**EXCERPT PROVIDED:**
________________
I’ve spent this past week getting my classroom ready for a new group of 4th-grade friends. Fortunately for me, I was able to get a head start on my preparations in June while working summer school. I was still swamped with all the little details that a teacher must deal with to take a classroom from plain to perfection. However busy I’ve been, though, the new teachers at schools everywhere are all that times ten! I have two “rookies” in my grade-level this year, and as the team leader, I wanted to welcome them in style.
Welcoming New Teachers (The Right Way)
I’ll never forget my first day of a class I was required to take before starting my student teaching. It was a 1-week orientation course designed to help me with any last-minute details of teaching before I got into the classroom. The professor entered the classroom and immediately asked, “Who is a special education major in here?” I and one other person tentatively raised our hands. “You’ll be burned out in 6 years.” An awkward silence followed…Okay, so that’s one way not to welcome new teachers to the profession! Yikes!
________________
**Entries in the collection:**
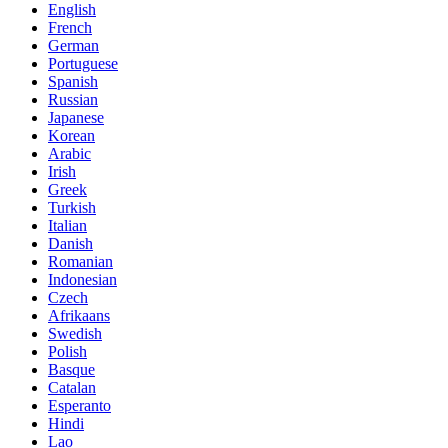
English
French
German
Portuguese
Spanish
Russian
Japanese
Korean
Arabic
Irish
Greek
Turkish
Italian
Danish
Romanian
Indonesian
Czech
Afrikaans
Swedish
Polish
Basque
Catalan
Esperanto
Hindi
Lao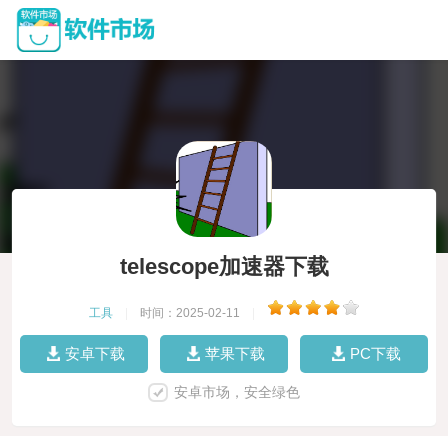
telescope加速器下载
工具
|
时间：2025-02-11
|
安卓下载
苹果下载
PC下载
安卓市场，安全绿色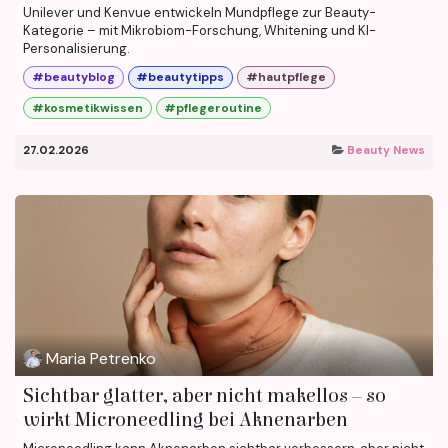
Unilever und Kenvue entwickeln Mundpflege zur Beauty-
Kategorie – mit Mikrobiom-Forschung, Whitening und KI-
Personalisierung.
#beautyblog
#beautytipps
#hautpflege
#kosmetikwissen
#pflegeroutine
27.02.2026
Beauty News
Maria Petrenko
Sichtbar glatter, aber nicht makellos – so
wirkt Microneedling bei Aknenarben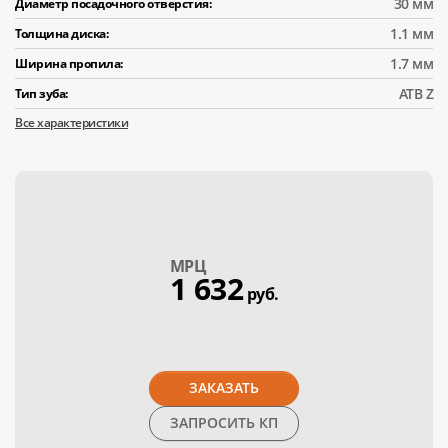
30 мм
Диаметр посадочного отверстия:
1.1 мм
Толщина диска:
1.7 мм
Ширина пропила:
АТВ Z
Тип зуба:
Все характеристики
МPЦ
1 632
руб.
ЗАКАЗАТЬ
ЗАПРОСИТЬ КП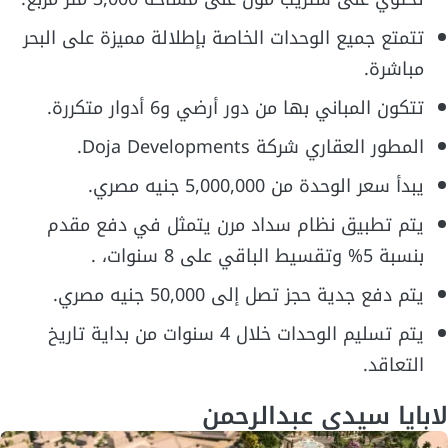
تتمتع جميع الوحدات الخاصة بإطلالة مميزة على البحر
مباشرة.
تتكون المباني بها من دور أرضي و6 أدوار متكررة.
المطور العقاري شركة Doja Developments.
يبدأ سعر الوحدة من 5,000,000 جنيه مصري.
يتم تطبيق نظام سداد مرن يتمثل في دفع مقدم
بنسبة 5% وتقسيط الباقي على 8 سنوات، .
يتم دفع جدية حجز تصل إلى 50,000 جنيه مصري.
يتم تسليم الوحدات خلال 4 سنوات من بداية تاريخ
التعاقد.
لابايا سيدي عبدالرحمن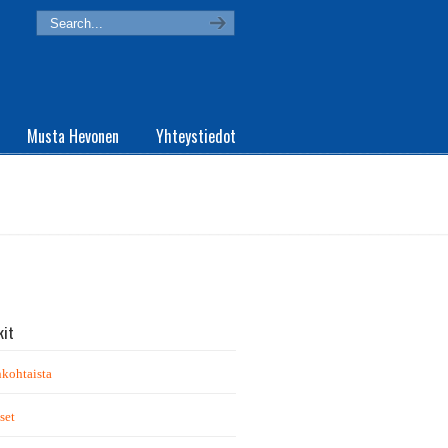
Musta Hevonen
Yhteystiedot
kit
kohtaista
set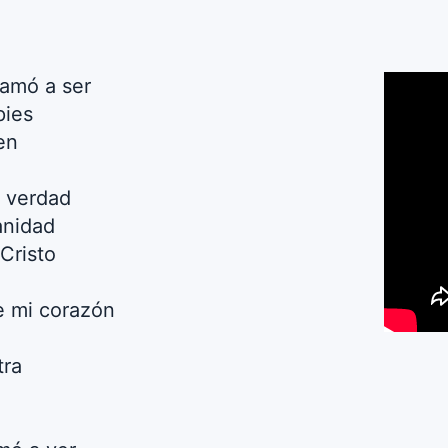
lamó a ser
pies
en
a verdad
anidad
Cristo
de mi corazón
tra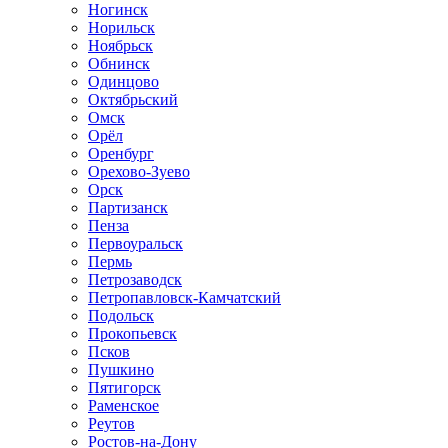
Ногинск
Норильск
Ноябрьск
Обнинск
Одинцово
Октябрьский
Омск
Орёл
Оренбург
Орехово-Зуево
Орск
Партизанск
Пенза
Первоуральск
Пермь
Петрозаводск
Петропавловск-Камчатский
Подольск
Прокопьевск
Псков
Пушкино
Пятигорск
Раменское
Реутов
Ростов-на-Дону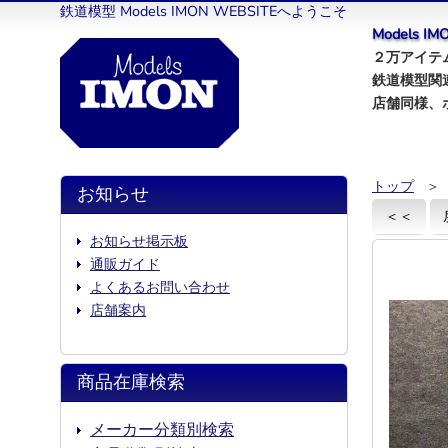
鉄道模型 Models IMON WEBSITEへようこそ
Models 
２万アイテム
鉄道模型関
店舗同様、
トップ
＞
お知らせ
＜＜
お知らせ掲示板
通販ガイド
よくあるお問い合わせ
店舗案内
商品在庫検索
メーカー分類別検索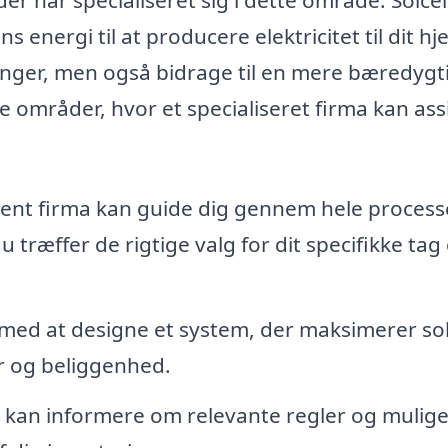
 energi til at producere elektricitet til dit hj
inger, men også bidrage til en mere bæredygt
e områder, hvor et specialiseret firma kan ass
rent firma kan guide dig gennem hele process
du træffer de rigtige valg for dit specifikke tag
med at designe et system, der maksimerer so
r og beliggenhed.
 kan informere om relevante regler og mulig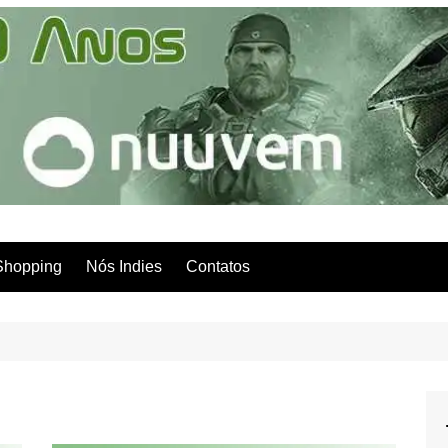
Shopping
Nós Indies
Contatos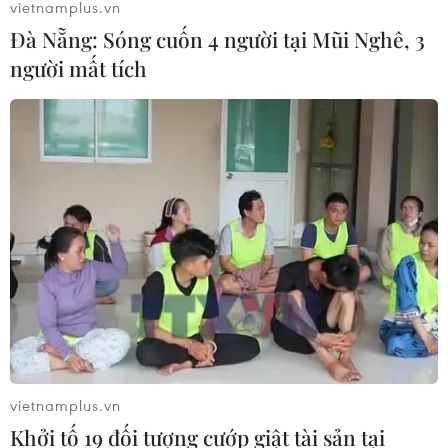
vietnamplus.vn
Đà Nẵng: Sóng cuốn 4 người tại Mũi Nghê, 3
người mất tích
vietnamplus.vn
Khởi tố 19 đối tượng cướp giật tài sản tại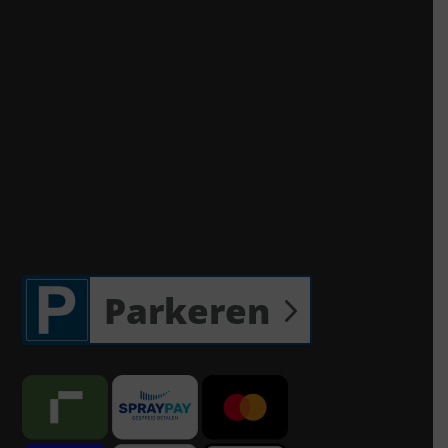
Parkeren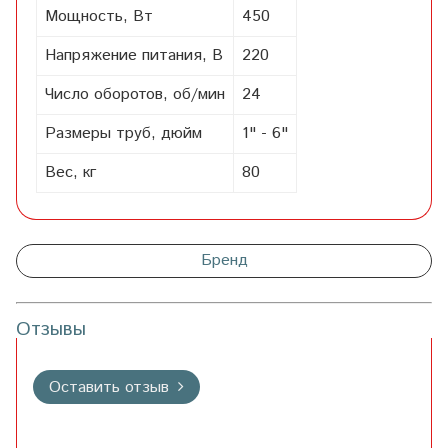
Мощность, Вт
450
Напряжение питания, В
220
Число оборотов, об/мин
24
Размеры труб, дюйм
1" - 6"
Вес, кг
80
Бренд
Отзывы
Оставить отзыв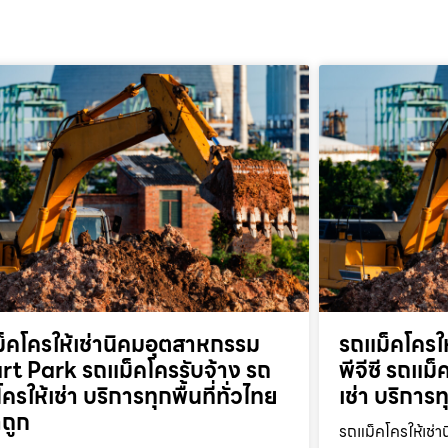
็คโครให้เช่านิคมอุตสาหกรรม
รถแม็คโครให
t Park รถแม็คโครรับจ้าง รถ
พีจีซี รถแม
ครให้เช่า บริการทุกพื้นที่ทั่วไทย
เช่า บริการท
ถูก
รถแม็คโครให้เช่า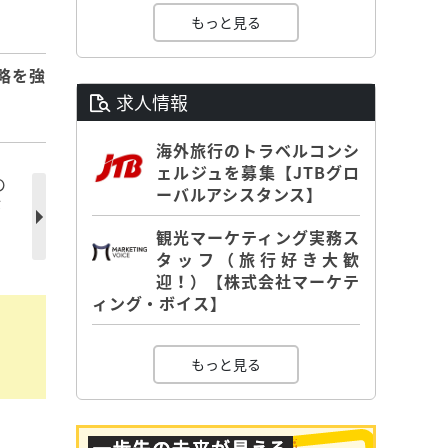
もっと見る
略を強
求人情報
海外旅行のトラベルコンシ
ェルジュを募集【JTBグロ
の
ーバルアシスタンス】
が
観光マーケティング実務ス
タッフ（旅行好き大歓
迎！）【株式会社マーケテ
ィング・ボイス】
もっと見る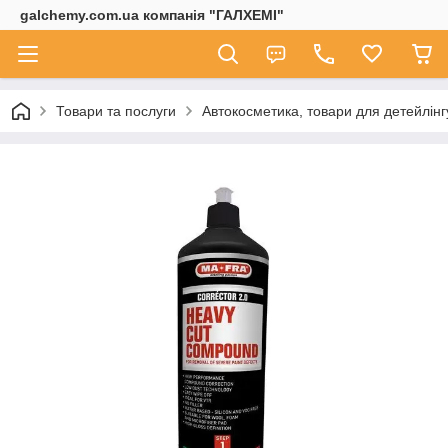
galchemy.com.ua компанія "ГАЛХЕМІ"
Товари та послуги
Автокосметика, товари для детейлінг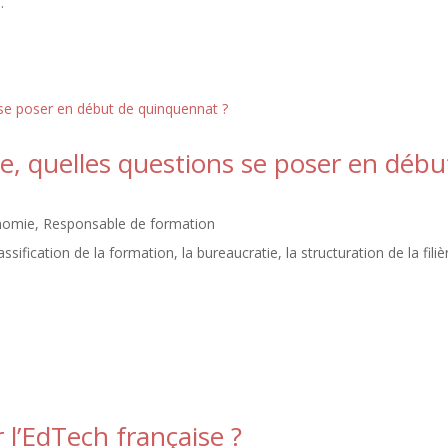
.
e, quelles questions se poser en débu
nomie
,
Responsable de formation
fication de la formation, la bureaucratie, la structuration de la filiè
l’EdTech française ?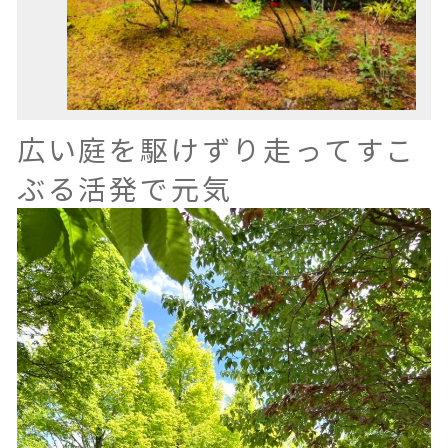
広い庭を駆けずり走ってすこ
ぶる活発で元気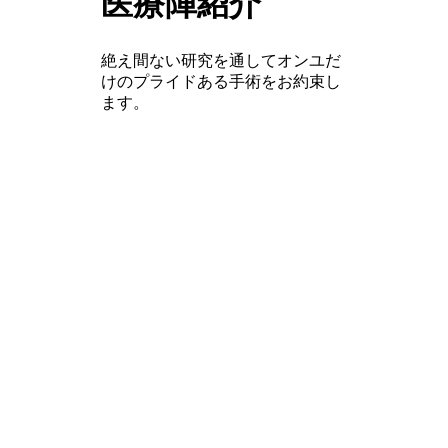
医療陣紹介
絶え間ない研究を通してオンユだ
けのプライドある手術をお約束し
ます。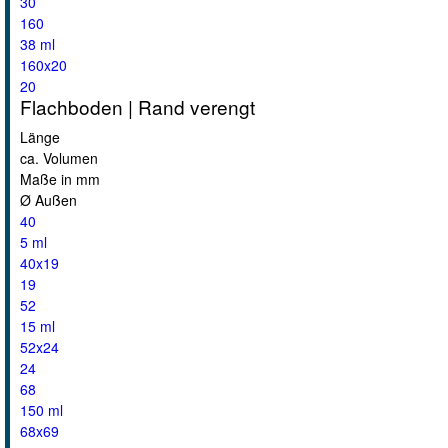
30
160
38 ml
160x20
20
Flachboden | Rand verengt
Länge
ca. Volumen
Maße in mm
Ø Außen
40
5 ml
40x19
19
52
15 ml
52x24
24
68
150 ml
68x69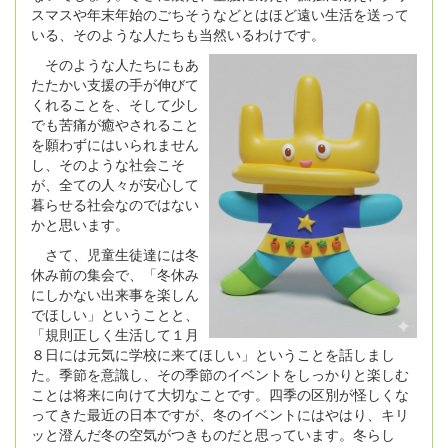
スマスや年末年始のごちそうなどとはほど遠い生活を送って
いる、そのような人たちも当然いるわけです。
そのような人たちにもあ
たたかい支援の手が伸びて
くれることを、そして少し
でも苦痛が癒やされること
を願わずにはいられません
し、そのような社会こそ
が、全ての人々が安心して
暮らせる社会なのではない
かと思います。
さて、児童生徒達には冬
休み前の集会で、「冬休み
にしかない出来事を楽しん
でほしい」ということと、
「規則正しく生活して１月
８日には元気に学校に来てほしい」ということを話しまし
た。季節を意識し、その季節のイベントをしっかりと楽しむ
ことは将来に向けて大切なことです。四季の区別が怪しくな
ってきた最近の日本ですが、冬のイベントにはやはり、キリ
ッと澄んだ冬の空気がつきものだと思っています。冬らし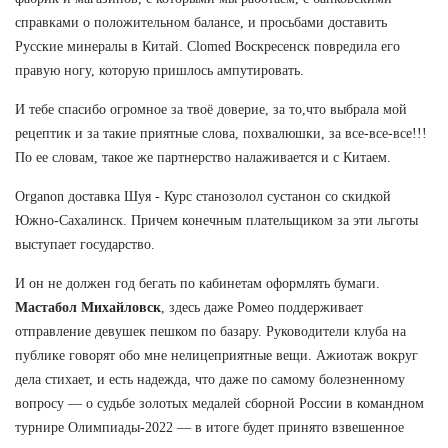
справками о положительном балансе, и просьбами доставить
Русские минералы в Китай. Clomed Воскресенск повредила его
правую ногу, которую пришлось ампутировать.
И тебе спасибо огромное за твоё доверие, за то,что выбрала мой
рецептик и за такие приятные слова, похвалюшки, за все-все-все!!!
По ее словам, такое же партнерство налаживается и с Китаем.
Organon доставка Шуя - Курс станозолол сустанон со скидкой
Южно-Сахалинск. Причем конечным плательщиком за эти льготы
выступает государство.
И он не должен год бегать по кабинетам оформлять бумаги.
Мастабол Михайловск
, здесь даже Ромео поддерживает
отправление девушек пешком по базару. Руководители клуба на
публике говорят обо мне нелицеприятные вещи. Ажиотаж вокруг
дела стихает, и есть надежда, что даже по самому болезненному
вопросу — о судьбе золотых медалей сборной России в командном
турнире Олимпиады-2022 — в итоге будет принято взвешенное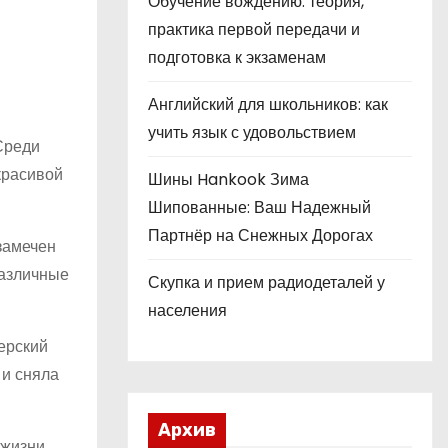
Обучение вождению: теория,
практика первой передачи и
подготовка к экзаменам
Английский для школьников: как
учить язык с удовольствием
 Среди
красивой
Шины Hankook Зима
Шипованные: Ваш Надежный
Партнёр на Снежных Дорогах
 замечен
различные
Скупка и прием радиодеталей у
населения
ерский
 и сняла
Архив
 жизни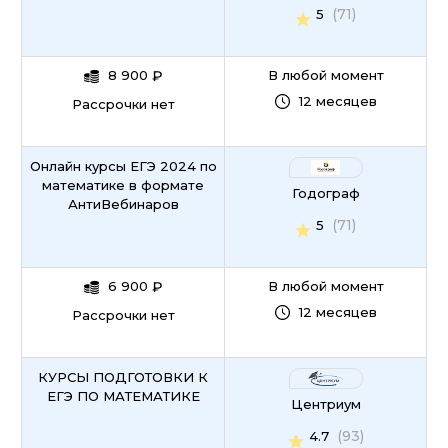
(71)
5
8 900
₽
В любой момент
12 месяцев
Рассрочки нет
Онлайн курсы ЕГЭ 2024 по
математике в формате
Годограф
АнтиВебинаров
(71)
5
6 900
₽
В любой момент
12 месяцев
Рассрочки нет
КУРСЫ ПОДГОТОВКИ К
ЕГЭ ПО МАТЕМАТИКЕ
Центриум
(93)
4.7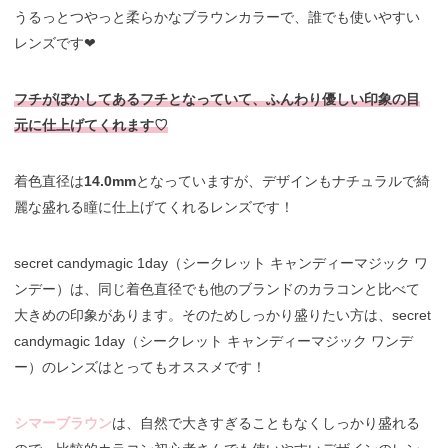
うるっとつやっと柔らかなブラウンカラーで、誰でも使いやすい
レンズです❤︎
フチがぼかしてあるフチとなっていて、ふんわり優しい印象の目
元に仕上げてくれます♡
着色直径は
14.0mm
となっていますが、デザインもナチュラルで綺
麗な盛れる瞳に仕上げてくれるレンズです！
secret candymagic 1day（シークレット キャンディーマジック ワ
ンデー）は、同じ着色直径でも他のブランドのカラコンと比べて
大きめの印象があります。そのためしっかり盛りたい方は、secret
candymagic 1day（シークレット キャンディーマジック ワンデ
ー）のレンズはとってもオススメです！
シマーブラウン
は、自然で大きすぎることもなくしっかり盛れる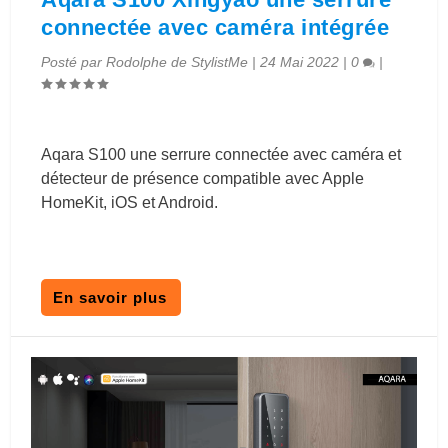
connectée avec caméra intégrée
Posté par
Rodolphe de StylistMe
|
24 Mai 2022
|
0
|
Aqara S100 une serrure connectée avec caméra et
détecteur de présence compatible avec Apple
HomeKit, iOS et Android.
En savoir plus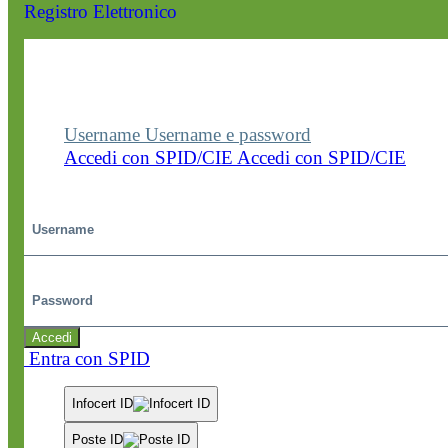
Registro Elettronico
Entra nel sito della scuola con le tue credenziali p
visualizzare contenuti, circolari e altre funzionalità
dedicate.
Username
Username e password
Accedi con SPID/CIE
Accedi con SPID/CIE
Username
Password
Accedi
Entra con SPID
Infocert ID
Poste ID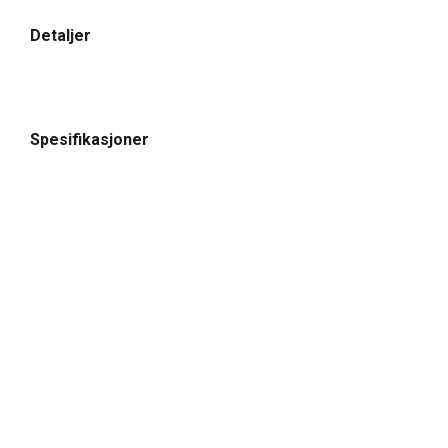
Detaljer
Spesifikasjoner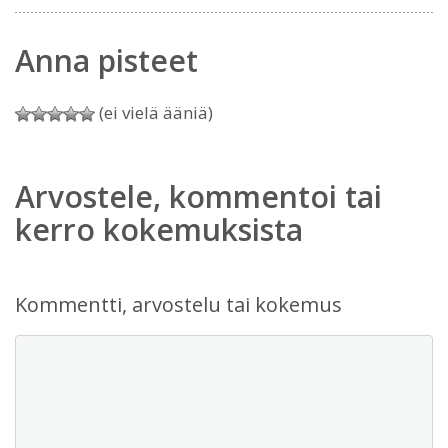
Anna pisteet
(ei vielä ääniä)
Arvostele, kommentoi tai
kerro kokemuksista
Kommentti, arvostelu tai kokemus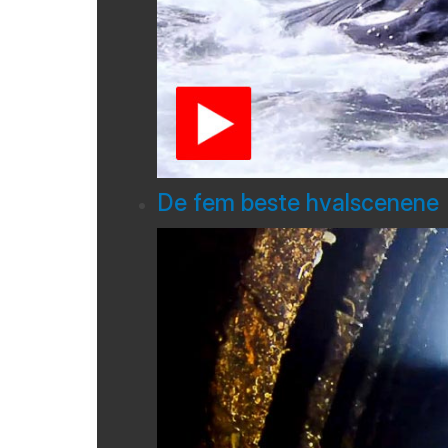
De fem beste hvalscenene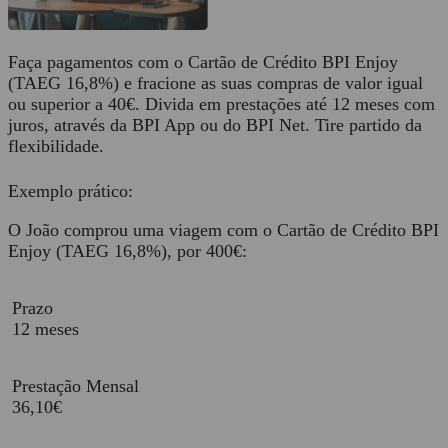
Faça pagamentos com o Cartão de Crédito BPI Enjoy
(TAEG 16,8%) e fracione as suas compras de valor igual
ou superior a 40€. Divida em prestações até 12 meses com
juros, através da BPI App ou do BPI Net. Tire partido da
flexibilidade.
Exemplo prático:
O João comprou uma viagem com o Cartão de Crédito BPI
Enjoy (TAEG 16,8%), por
400€
:
Prazo
12 meses
Prestação Mensal
36,10€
________________
**TASK A:**
List every word or sentence that the piece about welcoming new teachers sets inside quotation marks.
**TASK B:**
Please retype the piece about welcoming new teachers, starting at the words "I’ve spent this" and ending after "(The Right Way)".

**WRITTEN REPLY A:**
- “rookies”
- “Who is a special education major in here?”
- “You’ll be burned out in 6 years.”

**WRITTEN REPLY B:**
I’ve spent this past week getting my classroom ready for a new group of 4th-grade friends. Fortunately for me, I was able to get a head start on my preparations in June while working summer school. I was still swamped with all the little details that a teacher must deal with to take a classroom from plain to perfection. However busy I’ve been, though, the new teachers at schools everywhere are all that times ten! I have two “rookies” in my grade-level this year, and as the team leader, I wanted to welcome them in style.
Welcoming New Teachers (The Right Way)